Per il Teatro Stabile del Veneto tutti noi viviamo nel Deserto dei Tartari. Il famoso romanzo di Dino Buzzati al Menotti

MILANO, venerdì 23 dicembre – Al Teatro Menotti, mercoledì 18 gennaio andrà in scena “Il deserto dei Tartari”, di Dino Buzzati, nell’adattamento e regia di Paolo Valerio, che in passato ha già realizzati altri spettacoli tratti da testi di Buzzati, tra i quali Sette Piani e Poema a Fumetti, oltre alla fiaba La meravigliosa invasione degli orsi in Sicilia ed alcuni racconti.
«Il mondo di Buzzati è affascinante e misterioso», commenta Paolo Valerio, «e nel Deserto dei Tartari, il romanzo che segnò la sua vera consacrazione tra i grandi scrittori del Novecento italiano, sono presenti tutte le sue tematiche principali, oltre al suo immaginario onirico di paesaggi e personaggi. Lo scrittore bellunese in un’intervista affermò che lo spunto per il romanzo, il cui tema portante è quello della fuga del tempo, era nato “dalla monotona routine redazionale notturna che facevo a quei tempi. Molto spesso avevo l’idea che quel tran tran dovesse andare avanti senza termine e che mi avrebbe consumato così inutilmente la vita…”»
Il protagonista del romanzo di Buzzati è Giovanni Drogo, un giovane tenente di un distaccamento militare ai confini del mondo, la Fortezza Bastiani, in cima ad un’impervia montagna, come sospesa tra sogno e veglia.
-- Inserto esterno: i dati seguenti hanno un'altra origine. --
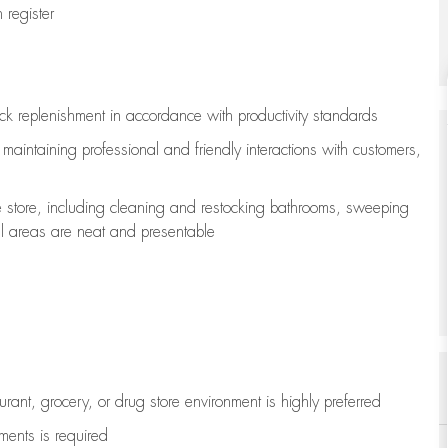
register
ock replenishment
in accordance with
productivity standards
e
maintaining
professional and friendly interactions with customers,
e store, including
cleaning
and restocking bathrooms, sweeping
all areas are neat and presentable
aurant, grocery, or drug store environment is highly preferred
uments is
required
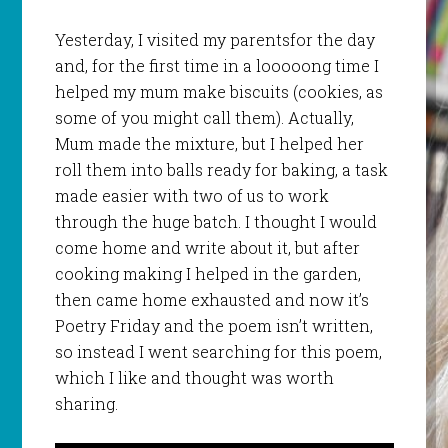
Yesterday, I visited my parentsfor the day
and, for the first time in a looooong time I
helped my mum make biscuits (cookies, as
some of you might call them). Actually,
Mum made the mixture, but I helped her
roll them into balls ready for baking, a task
made easier with two of us to work
through the huge batch. I thought I would
come home and write about it, but after
cooking making I helped in the garden,
then came home exhausted and now it’s
Poetry Friday and the poem isn’t written,
so instead I went searching for this poem,
which I like and thought was worth
sharing.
La Fortezza, un tempo scenario di grandi battaglie, è ora un abbandonato e dimenticato avamposto in perenne attesa del nemico. Drogo è convinto di trascorrere in quel luogo desolato solo qualche mese, per poi tornare alla vita normale. Dopo poco però, la pacata e monotona vita della Fortezza Bastiani, la disciplina militare, gli orari dell’esistenza comunitaria e la convinzione o illusione che di lì a poco il nemico arriverà, fanno presa su Giovanni Drogo, che, senza rendersene conto, trascorre in quel luogo remoto tutti gli anni della sua esistenza. Per Drogo, così come per i commilitoni, la speranza di veder comparire un nemico all’orizzonte si trasforma a poco a poco in un’ossessione metafisica, in cui si fondono desiderio di eroismo e necessità di dare un senso alla propria esistenza.
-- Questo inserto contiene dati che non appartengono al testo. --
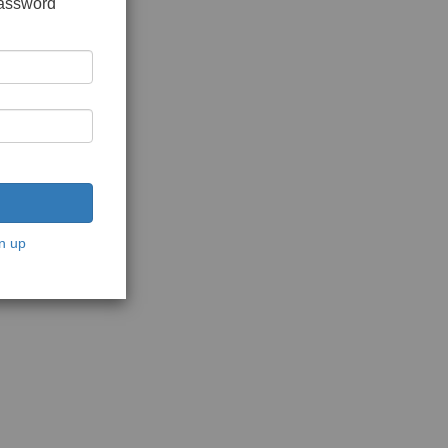
password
«In questo tempo immobile», spiega il regista Valerio «eppure ritmato dalle cadenze della vita militare, la mia scelta è stata quella di non avere un unico protagonista: tutti gli attori saranno Drogo, seguendo non solo l’invecchiamento del protagonista, ma seguendo le emozioni che il passare tempo si modificano in Drogo come in ognuno di noi, compresi gli spettatori…».
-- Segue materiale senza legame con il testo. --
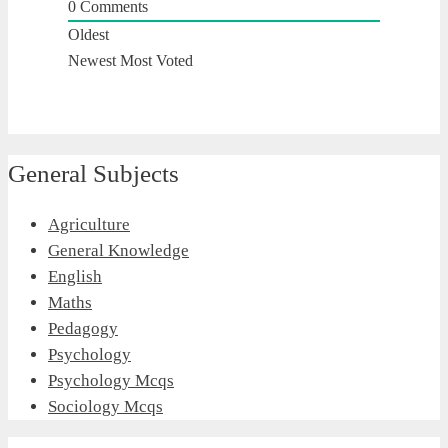
0
Comments
Oldest
Newest
Most Voted
General Subjects
Agriculture
General Knowledge
English
Maths
Pedagogy
Psychology
Psychology Mcqs
Sociology Mcqs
“IL DESERTO DEI TARTARI” di Dino Buzzati, adattamento teatrale e regia di Paolo Valerio. Con (in ordine alfabetico) Alessandro Dinuzzi, Simone Faloppa, Emanuele Fortunati, Aldo Gentileschi (fisarmonica), Marina La Placa (theremin, strumento musicale elettronico suonato solamente con l’aria spostata dal movimento delle mani), Marco Morellini, Roberto Petruzzelli, Stefano Scandaletti, Paolo Valerio. Produzione Teatro Stabile del Veneto. Le immagini dello spettacolo sono tratte dai quadri di Dino Buzzati  – Repliche dal 18 al 22 gennaio. Al Teatro Menotti, Via Ciro Menotti 11, Milano – tel. 02 36592544.